By KEVIN LOHMANER US hackers have successfully used the “zero day” exploit to exploit a bug in a software product that lets them steal information from computers around the world.
The attack, which could have allowed the attackers to steal credit card numbers, passwords and other personal data from tens of millions of computers worldwide, raised concerns that cyber-attacks were becoming increasingly targeted at innocent victims and companies.
A security researcher who called himself Zero Day Lab said the exploit was released by a hacker called Raffi, who was responsible for stealing passwords and email addresses from computers in China, Ukraine, France and Australia.
“This is a classic zero day exploit,” the researcher, KEVin Lohmaner, wrote on Twitter on Wednesday.
“A huge vulnerability is released for free to everyone who needs it, no one can do anything about it.”
He said the attack was likely to be the first such exploit to be publicly released since the disclosure of the NSA’s “PRISM” data-collection programme, which allowed the US to access information from the servers of foreign intelligence agencies.US security agencies said in a statement on Thursday that they were investigating the breach and that the company that makes the security software did not know of the exploit.
“We are aware of the issue, and are actively working to resolve it as quickly as possible,” the statement said.
A spokeswoman for Equifax, the US credit-reporting company, said it had notified the company of the breach.””
We will continue to work to improve our products to address this issue as soon as possible.”
A spokeswoman for Equifax, the US credit-reporting company, said it had notified the company of the breach.

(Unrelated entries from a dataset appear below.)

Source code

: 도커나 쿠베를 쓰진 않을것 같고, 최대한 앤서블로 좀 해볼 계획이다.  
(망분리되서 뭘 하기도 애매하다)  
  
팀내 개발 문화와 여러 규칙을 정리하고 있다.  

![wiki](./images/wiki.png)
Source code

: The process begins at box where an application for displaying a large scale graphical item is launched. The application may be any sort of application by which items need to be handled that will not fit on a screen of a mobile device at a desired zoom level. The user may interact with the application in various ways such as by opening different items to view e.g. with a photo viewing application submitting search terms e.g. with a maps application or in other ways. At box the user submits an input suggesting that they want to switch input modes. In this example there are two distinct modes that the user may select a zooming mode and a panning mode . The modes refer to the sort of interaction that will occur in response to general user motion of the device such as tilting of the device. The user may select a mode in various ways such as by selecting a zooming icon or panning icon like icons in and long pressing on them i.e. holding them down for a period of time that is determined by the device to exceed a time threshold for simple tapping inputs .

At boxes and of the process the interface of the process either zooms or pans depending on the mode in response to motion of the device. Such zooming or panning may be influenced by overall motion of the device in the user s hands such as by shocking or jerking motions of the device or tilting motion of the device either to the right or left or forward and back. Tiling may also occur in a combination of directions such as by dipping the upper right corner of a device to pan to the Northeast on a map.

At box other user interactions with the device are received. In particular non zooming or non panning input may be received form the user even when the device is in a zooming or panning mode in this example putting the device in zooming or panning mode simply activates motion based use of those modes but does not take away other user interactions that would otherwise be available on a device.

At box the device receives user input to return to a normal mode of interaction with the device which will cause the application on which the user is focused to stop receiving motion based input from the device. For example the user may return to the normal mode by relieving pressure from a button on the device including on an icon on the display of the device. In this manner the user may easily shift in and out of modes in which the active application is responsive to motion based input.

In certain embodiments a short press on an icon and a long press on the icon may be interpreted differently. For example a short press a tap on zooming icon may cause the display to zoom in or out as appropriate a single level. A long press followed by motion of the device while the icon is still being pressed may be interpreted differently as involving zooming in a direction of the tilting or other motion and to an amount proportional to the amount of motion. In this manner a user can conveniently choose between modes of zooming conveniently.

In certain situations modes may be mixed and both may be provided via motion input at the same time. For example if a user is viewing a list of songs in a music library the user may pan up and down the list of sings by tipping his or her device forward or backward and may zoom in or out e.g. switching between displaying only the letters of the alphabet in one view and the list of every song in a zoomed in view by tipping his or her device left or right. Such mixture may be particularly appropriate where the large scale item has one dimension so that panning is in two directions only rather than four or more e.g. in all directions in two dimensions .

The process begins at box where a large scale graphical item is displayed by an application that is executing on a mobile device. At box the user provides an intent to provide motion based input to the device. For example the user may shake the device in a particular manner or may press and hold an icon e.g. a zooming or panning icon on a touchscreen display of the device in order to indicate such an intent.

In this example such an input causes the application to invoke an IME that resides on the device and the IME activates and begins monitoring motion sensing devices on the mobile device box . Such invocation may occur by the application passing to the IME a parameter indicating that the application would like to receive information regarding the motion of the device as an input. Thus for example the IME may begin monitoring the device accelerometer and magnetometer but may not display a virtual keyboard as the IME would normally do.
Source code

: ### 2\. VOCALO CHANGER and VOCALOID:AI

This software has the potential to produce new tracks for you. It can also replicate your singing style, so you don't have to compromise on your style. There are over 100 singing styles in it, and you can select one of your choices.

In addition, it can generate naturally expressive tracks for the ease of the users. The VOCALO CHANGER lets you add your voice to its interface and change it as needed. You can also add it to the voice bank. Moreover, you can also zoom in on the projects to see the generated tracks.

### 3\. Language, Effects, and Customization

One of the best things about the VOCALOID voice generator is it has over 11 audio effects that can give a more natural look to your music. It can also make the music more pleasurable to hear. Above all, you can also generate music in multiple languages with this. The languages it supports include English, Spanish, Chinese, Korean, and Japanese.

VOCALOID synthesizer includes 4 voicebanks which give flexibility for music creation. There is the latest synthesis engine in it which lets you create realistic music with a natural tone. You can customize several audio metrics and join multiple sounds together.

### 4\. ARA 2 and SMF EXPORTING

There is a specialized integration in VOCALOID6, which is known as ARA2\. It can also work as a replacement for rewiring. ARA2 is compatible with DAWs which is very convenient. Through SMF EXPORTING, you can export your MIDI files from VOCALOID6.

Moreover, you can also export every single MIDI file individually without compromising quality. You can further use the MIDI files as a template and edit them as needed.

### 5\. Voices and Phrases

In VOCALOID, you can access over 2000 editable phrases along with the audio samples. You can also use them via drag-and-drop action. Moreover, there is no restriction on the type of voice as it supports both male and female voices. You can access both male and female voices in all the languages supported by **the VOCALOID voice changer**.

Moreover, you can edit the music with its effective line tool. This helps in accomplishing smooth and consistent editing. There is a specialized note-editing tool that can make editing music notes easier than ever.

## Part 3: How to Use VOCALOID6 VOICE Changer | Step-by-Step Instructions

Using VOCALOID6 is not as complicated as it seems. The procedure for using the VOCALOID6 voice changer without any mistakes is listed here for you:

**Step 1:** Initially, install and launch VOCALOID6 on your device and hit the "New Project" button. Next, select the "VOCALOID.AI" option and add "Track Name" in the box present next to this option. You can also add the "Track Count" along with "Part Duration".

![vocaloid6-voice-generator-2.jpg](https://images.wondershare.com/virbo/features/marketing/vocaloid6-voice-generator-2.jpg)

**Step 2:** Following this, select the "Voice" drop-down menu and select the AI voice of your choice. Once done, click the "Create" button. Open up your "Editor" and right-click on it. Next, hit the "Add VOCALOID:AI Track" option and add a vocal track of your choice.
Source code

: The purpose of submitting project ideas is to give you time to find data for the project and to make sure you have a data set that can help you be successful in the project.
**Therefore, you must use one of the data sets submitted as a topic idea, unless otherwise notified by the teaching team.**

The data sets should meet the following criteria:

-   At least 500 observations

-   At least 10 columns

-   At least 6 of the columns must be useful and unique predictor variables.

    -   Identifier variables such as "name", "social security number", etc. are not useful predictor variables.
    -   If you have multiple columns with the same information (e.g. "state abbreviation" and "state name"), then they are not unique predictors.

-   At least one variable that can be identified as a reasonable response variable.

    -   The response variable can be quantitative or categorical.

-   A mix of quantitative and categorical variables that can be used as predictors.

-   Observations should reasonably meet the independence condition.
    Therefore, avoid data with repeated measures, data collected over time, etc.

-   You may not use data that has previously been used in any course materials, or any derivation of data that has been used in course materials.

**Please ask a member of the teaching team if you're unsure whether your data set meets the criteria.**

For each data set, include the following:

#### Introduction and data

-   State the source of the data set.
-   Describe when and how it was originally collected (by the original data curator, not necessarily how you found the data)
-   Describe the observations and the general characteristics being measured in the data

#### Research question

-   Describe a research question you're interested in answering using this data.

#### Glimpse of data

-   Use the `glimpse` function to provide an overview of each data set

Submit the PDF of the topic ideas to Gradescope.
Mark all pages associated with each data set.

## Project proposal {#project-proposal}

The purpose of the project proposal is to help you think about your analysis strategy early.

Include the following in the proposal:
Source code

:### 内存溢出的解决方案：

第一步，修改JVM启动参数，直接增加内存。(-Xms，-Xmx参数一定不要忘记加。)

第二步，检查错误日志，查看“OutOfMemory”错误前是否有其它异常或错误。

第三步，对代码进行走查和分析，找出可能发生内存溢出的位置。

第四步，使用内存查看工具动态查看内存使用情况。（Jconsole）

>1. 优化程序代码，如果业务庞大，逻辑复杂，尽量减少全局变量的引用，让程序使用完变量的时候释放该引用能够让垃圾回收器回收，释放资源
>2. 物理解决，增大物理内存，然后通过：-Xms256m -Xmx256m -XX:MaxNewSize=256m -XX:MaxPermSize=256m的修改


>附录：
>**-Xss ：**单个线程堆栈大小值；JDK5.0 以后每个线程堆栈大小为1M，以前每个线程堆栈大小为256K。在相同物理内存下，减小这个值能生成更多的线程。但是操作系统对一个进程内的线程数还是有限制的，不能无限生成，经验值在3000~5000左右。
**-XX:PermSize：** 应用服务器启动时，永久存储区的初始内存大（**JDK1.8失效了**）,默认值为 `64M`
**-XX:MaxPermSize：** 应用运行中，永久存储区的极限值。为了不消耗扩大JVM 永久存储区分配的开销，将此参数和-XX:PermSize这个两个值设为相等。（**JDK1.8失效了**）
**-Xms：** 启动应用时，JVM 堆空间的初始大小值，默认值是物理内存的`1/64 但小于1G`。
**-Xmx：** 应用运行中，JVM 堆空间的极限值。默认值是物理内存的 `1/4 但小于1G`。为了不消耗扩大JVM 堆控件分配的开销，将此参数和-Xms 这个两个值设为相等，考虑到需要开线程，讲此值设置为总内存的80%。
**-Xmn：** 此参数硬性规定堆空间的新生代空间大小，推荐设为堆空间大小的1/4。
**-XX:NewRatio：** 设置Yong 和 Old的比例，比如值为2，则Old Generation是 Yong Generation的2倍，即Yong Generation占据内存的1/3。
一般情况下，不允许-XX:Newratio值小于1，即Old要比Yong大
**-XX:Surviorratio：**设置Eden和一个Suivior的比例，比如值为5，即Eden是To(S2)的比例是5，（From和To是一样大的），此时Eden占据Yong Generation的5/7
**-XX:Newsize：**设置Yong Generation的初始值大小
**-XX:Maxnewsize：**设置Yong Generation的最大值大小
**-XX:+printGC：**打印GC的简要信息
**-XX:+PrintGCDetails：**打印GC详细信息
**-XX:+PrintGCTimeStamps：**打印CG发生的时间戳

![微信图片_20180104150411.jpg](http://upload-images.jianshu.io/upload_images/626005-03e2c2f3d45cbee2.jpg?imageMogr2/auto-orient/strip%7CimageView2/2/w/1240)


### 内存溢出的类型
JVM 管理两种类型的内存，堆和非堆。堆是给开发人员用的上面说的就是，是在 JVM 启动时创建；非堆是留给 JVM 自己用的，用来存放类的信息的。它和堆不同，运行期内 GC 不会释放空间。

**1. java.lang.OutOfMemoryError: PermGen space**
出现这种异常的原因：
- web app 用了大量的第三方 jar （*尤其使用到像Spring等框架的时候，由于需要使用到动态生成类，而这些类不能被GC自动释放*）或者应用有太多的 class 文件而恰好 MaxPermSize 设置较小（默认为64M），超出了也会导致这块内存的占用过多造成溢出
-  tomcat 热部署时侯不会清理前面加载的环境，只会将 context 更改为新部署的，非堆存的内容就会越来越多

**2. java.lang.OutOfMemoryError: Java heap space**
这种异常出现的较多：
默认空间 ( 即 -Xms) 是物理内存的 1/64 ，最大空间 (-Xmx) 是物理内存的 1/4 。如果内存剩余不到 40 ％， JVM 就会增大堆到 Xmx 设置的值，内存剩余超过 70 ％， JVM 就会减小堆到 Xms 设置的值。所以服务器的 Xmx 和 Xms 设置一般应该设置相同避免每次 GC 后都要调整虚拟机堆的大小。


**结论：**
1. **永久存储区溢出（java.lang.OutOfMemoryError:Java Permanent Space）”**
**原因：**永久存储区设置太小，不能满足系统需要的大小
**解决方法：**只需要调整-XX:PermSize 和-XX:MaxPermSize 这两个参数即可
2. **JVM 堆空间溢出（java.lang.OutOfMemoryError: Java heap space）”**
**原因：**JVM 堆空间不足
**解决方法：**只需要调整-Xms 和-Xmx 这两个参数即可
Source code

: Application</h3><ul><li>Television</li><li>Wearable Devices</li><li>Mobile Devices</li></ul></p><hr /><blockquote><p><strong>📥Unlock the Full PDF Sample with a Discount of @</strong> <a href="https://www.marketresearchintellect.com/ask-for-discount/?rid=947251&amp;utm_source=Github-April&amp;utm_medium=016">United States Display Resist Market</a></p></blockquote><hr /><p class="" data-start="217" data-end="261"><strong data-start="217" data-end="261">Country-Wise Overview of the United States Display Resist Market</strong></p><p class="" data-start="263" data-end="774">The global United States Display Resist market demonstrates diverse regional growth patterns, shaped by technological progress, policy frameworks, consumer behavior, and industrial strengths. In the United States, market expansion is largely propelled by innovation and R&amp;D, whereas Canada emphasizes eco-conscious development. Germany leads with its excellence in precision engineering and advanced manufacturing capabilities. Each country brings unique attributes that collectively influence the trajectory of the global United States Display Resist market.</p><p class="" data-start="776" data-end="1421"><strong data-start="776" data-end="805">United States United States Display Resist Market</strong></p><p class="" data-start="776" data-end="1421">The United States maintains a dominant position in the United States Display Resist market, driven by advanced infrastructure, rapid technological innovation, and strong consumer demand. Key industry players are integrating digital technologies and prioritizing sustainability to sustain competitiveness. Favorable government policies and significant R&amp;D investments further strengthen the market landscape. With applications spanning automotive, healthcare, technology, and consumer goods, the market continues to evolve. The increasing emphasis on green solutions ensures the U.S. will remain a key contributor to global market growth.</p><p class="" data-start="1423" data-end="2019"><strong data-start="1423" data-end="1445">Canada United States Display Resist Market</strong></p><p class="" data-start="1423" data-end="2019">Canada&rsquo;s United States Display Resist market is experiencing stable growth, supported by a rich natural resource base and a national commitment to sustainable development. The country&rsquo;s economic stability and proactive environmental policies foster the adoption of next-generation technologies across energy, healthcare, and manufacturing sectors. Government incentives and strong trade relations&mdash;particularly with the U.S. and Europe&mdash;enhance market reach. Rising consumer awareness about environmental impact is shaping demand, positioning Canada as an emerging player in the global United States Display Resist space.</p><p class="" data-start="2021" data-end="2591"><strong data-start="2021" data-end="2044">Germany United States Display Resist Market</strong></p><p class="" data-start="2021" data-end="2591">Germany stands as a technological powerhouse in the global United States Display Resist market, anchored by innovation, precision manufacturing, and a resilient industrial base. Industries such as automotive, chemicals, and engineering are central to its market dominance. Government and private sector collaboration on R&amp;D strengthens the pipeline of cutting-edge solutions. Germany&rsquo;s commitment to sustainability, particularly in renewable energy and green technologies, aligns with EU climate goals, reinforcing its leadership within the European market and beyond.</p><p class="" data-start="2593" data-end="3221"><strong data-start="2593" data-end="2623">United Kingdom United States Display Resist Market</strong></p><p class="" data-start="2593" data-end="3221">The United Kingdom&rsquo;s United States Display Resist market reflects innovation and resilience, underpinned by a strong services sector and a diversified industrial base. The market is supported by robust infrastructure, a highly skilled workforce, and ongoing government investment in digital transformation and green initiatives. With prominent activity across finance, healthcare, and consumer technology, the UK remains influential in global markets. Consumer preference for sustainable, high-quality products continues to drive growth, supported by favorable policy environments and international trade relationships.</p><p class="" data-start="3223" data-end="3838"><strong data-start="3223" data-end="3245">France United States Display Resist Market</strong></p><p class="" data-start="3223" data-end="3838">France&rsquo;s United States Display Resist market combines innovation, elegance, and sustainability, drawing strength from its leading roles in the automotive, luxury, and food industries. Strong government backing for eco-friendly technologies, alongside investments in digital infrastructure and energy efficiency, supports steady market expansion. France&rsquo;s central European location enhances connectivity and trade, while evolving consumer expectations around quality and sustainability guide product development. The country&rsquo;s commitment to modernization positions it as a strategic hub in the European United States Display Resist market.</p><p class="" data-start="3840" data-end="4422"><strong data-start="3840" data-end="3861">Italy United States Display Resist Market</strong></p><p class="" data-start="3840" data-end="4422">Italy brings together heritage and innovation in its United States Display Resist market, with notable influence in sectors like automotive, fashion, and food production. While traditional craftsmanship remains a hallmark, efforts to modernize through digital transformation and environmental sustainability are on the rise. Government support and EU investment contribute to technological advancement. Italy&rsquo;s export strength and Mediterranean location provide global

“While Equifax takes all security incidents seriously, we have been notified that an incident involving our products has occurred,” the spokeswoman said in an email.
The vulnerability is a vulnerability in a common software-security patch that Equifax issued in August 2016.
The company patched the flaw in April 2017.
“As soon as we knew about this issue, we immediately patched it,” the company said in the statement.
It said the patch did not fix any security issues in the software and that it would work with the vendor to update the software.
Equifax said it did not expect the vulnerability to impact its users or its business.
“The Equifax team is working closely with the security teams at the companies affected by this incident and we continue to monitor the situation,” the spokesperson said.
The Equigys spokeswoman said the company had already provided the affected users with the latest version of its software.
The company’s chief technology officer, David Gohler, said in June that the breach affected hundreds of thousands of its customers.
He told reporters at the time that Equigry was confident that the software patch had been updated to fix the vulnerability.
“They’ve had the patches in place for two years now,” Gohlersaid.
“And we know the patch has been updated a couple of times already.
So, we’re really confident that we’re going to be able to make sure that this does not affect anybody’s experience.”
It’s going to get fixed in a timely fashion.
“Equifax had already told customers not to use the software until the patch was installed.
In a statement, the company did not provide details on the number of affected customers or how long the company was working on the patch.